A milestone was hit today in the market for smartphone apps. There may be a million of them out there.
If all the mobile applications ever created for the Android and iOS operating systems are tallied, they exceed that magical number, according to the app counters at Appsfire.
Unsurprisingly, only about 800,000, or 80 percent, of those apps are still active, Appsfire estimated. However, predicted that the combined total for active apps will break one million sometime in December.
Appsfire also noted that iOS apps hold a slight edge over Android apps, 52 percent to 48 percent. That gap will narrow as active apps approach the one million mark, with the split being closer to 50-50.
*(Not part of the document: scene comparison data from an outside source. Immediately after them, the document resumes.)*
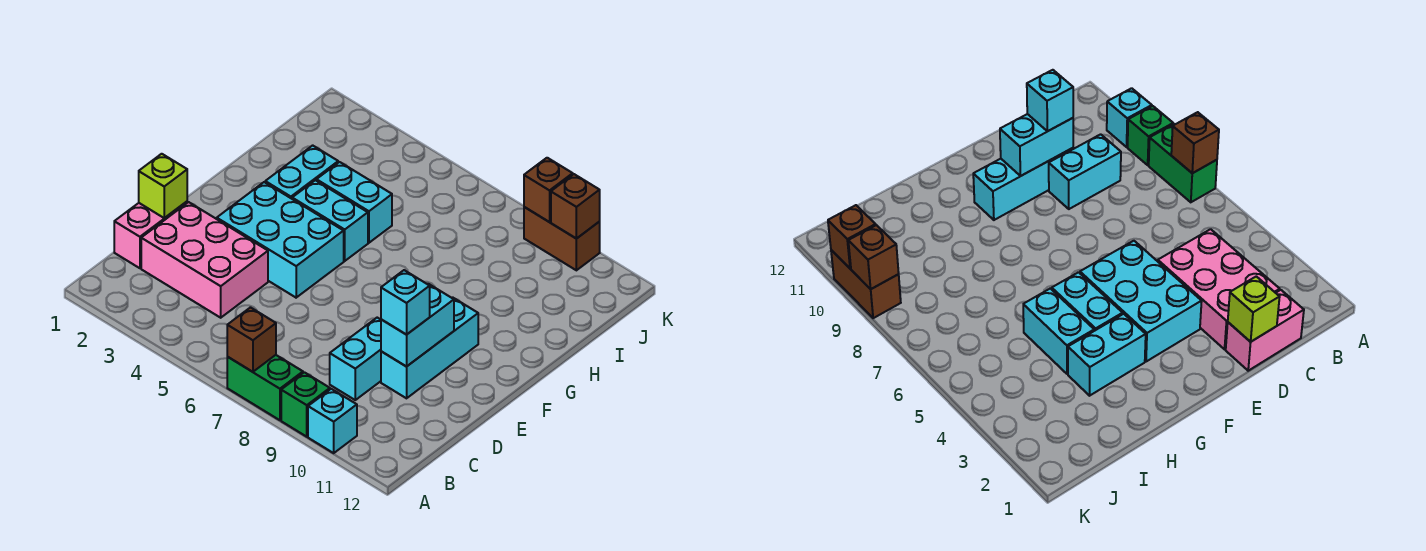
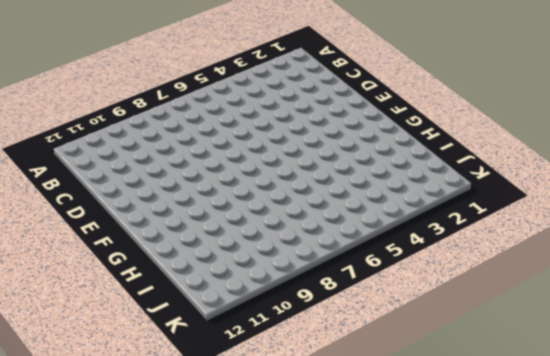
none -> green brick A7:A8 level 1
none -> green brick A9 level 1
none -> cyan brick A10 level 1

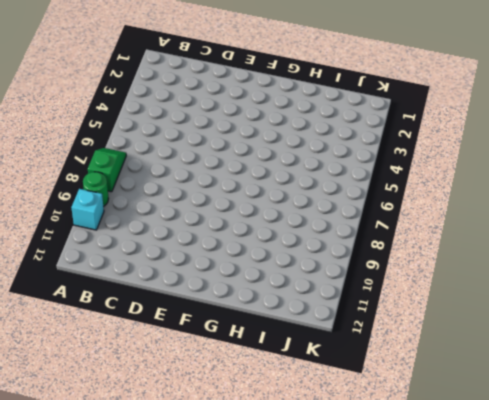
green slope A7:A8 level 1 top 8 -> green brick A7:A8 level 1
green round brick A9 level 1 -> green brick A9 level 1
none -> pink brick C1:D1 level 1
none -> pink brick C2:D4 level 1
none -> cyan brick C9:D9 level 1

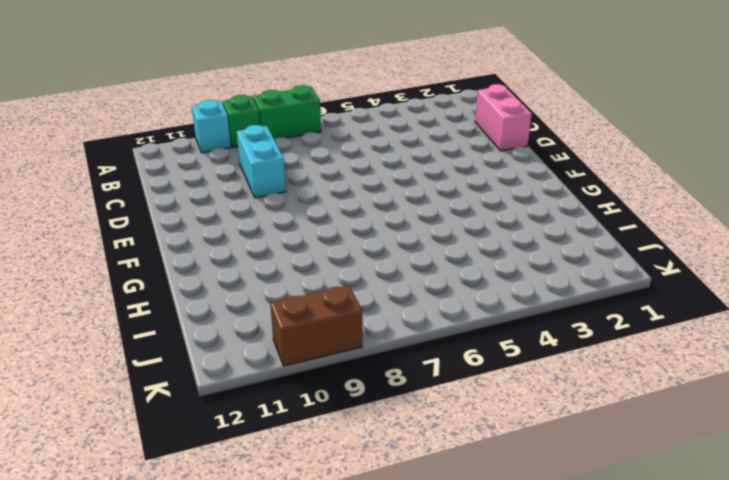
none -> pink brick C2:D4 level 1
none -> cyan brick D10:F10 level 1
none -> cyan brick E3:F5 level 1

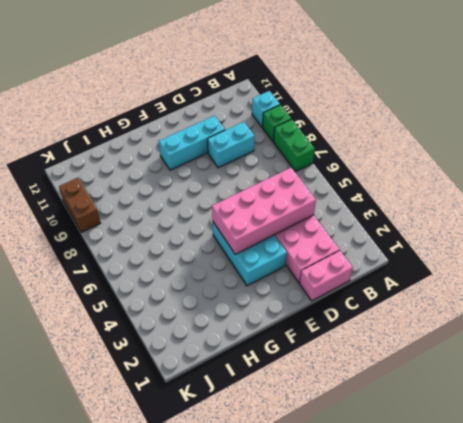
pink brick C4:F5 level 2 -> none
none -> cyan brick G3:H3 level 1
none -> cyan brick G4:G5 level 1
none -> cyan brick H4:H5 level 1

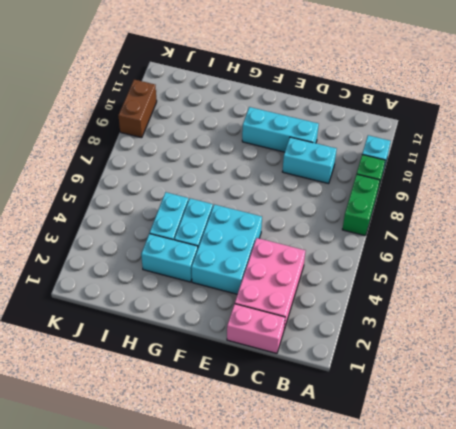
none -> brown brick A7 level 2
none -> lime brick D1 level 2
none -> cyan brick D10:E10 level 2

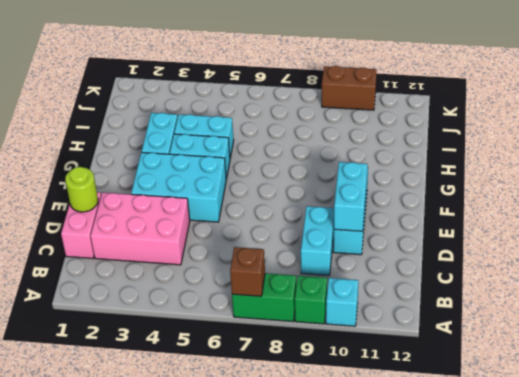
lime round brick D1 level 2 -> lime brick D1 level 2
none -> brown brick K9 level 2
none -> brown brick K10 level 2
none -> cyan brick D10 level 3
However, a survey of websites of other app counters didn’t yield numbers as high as Appsfire’s. That may be because Appsfire included apps found outside the Android market and global app numbers in its tally. The 148Apps.biz site, for example, pegged the total number of apps ever seen in Apple’s U.S. App Store to be 593,492, while AppBrain pinned the current total of Android apps in the market at 282,830.
Apps in the Android marketplace can fluctuate, especially toward the end of a quarter, explained AppBrain. That’s when Google typically prunes the marketplace of dubious apps at that time, it said.
The Apps We Really Use
While raw app numbers can be impressive–and boost the credibility of the catch phrase “there’s an app for that”–the fact is that the number of bread-and-butter apps in an app store is in the ballpark of about two-dozen. For example, pollster Nielsen found that Android users spent 43 percent of their time with the top 10 apps in that market. Furthermore, they spent 61 percent of their time with the top 50 apps, Nielsen noted.
So if only a few number of apps are actually used by users, why all the posturing about “my store has more apps than your store?” From a marketing point of view, “more” is almost as attractive as “new” to technology consumers–even if the more is more of the same. For example, PCWorld’s app expert, Armando Rodriguez, says that more than 900 Solitaire game apps have been written for the iPhone and 1200 for Android.
“If you were to remove all the copycat apps, you would probably end up with around the same number of apps currently available on Windows Phone 7 (30,000), which is a huge difference in terms of app variety,” Rodriguez observed. “That’s not to say that the WP7 platform doesn’t suffer from duplicates. It does–just not on the same scale as Android and iOS.”
While a million apps is quite an achievement, it may reveal more about repackaging ideas than innovation in the apps market.